ГЛАВА XX

Состояние Эдика улучшилось, и ему разрешили не только разговаривать, но и садиться на койке. И хотя отец уверял, что до выхода из больницы его никто не будет беспокоить, Эдик каждый день ждал прихода следователя. Он никогда не боялся людей в милицейской форме, потому что с детства представлял милицию в облике отца. А отец был человеком щепетильно честным, справедливым и очень добрым. Слушая его рассказы о разоблачении хитрейших махинаций, Эдик порой сомневался, что это мог сделать его добрейший родитель.

Отцовские подробные, красочные рассказы будили в Эдике не только простое мальчишеское любопытство. Со временем в нем разгорелось желание попытать удачи, помериться силами и хитростью с отцом и его товарищами по работе. Вначале это была захватывающая романтика, а потом — страсть к деньгам, которые давали доступ к красивым женщинам, к поездкам на Черноморье и за границу.

Более трех лет все шло о’кей, как говаривал он Игорю и дяде Егору. И вот… Словно яхта на подводный риф, налетели они на Инку, и она в щепы разнесла их благополучную посудину. Первым шел ко дну Игорь. И топил других, хватаясь за их руки и ноги. У Эдика пока что был спасательный круг: больница, родители и — молчание экспедитора и заведующего складами.
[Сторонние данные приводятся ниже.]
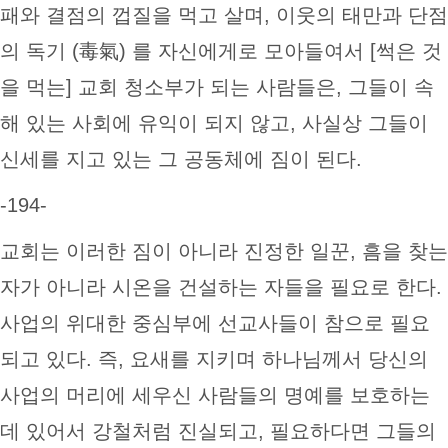
패와 결점의 껍질을 먹고 살며, 이웃의 태만과 단점
의 독기 (毒氣) 를 자신에게로 모아들여서 [썩은 것
을 먹는] 교회 청소부가 되는 사람들은, 그들이 속
해 있는 사회에 유익이 되지 않고, 사실상 그들이
신세를 지고 있는 그 공동체에 짐이 된다.
-194-
교회는 이러한 짐이 아니라 진정한 일꾼, 흠을 찾는
자가 아니라 시온을 건설하는 자들을 필요로 한다.
사업의 위대한 중심부에 선교사들이 참으로 필요
되고 있다. 즉, 요새를 지키며 하나님께서 당신의
사업의 머리에 세우신 사람들의 명예를 보호하는
데 있어서 강철처럼 진실되고, 필요하다면 그들의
Но порастерял Эдик свое былое самообладание препорядочно. Выглянет из-под больничного белого халата рукав или воротник отцовского темно-синего кителя — и Эдика словно электротоком вдруг ударит. Обессиленно откидывался он на подушку, на лбу выступала холодная липкая испарина. Отец и мать, навещавшие сына всегда вместе, спешили уйти: Эдик утомился, ему нужно отдохнуть…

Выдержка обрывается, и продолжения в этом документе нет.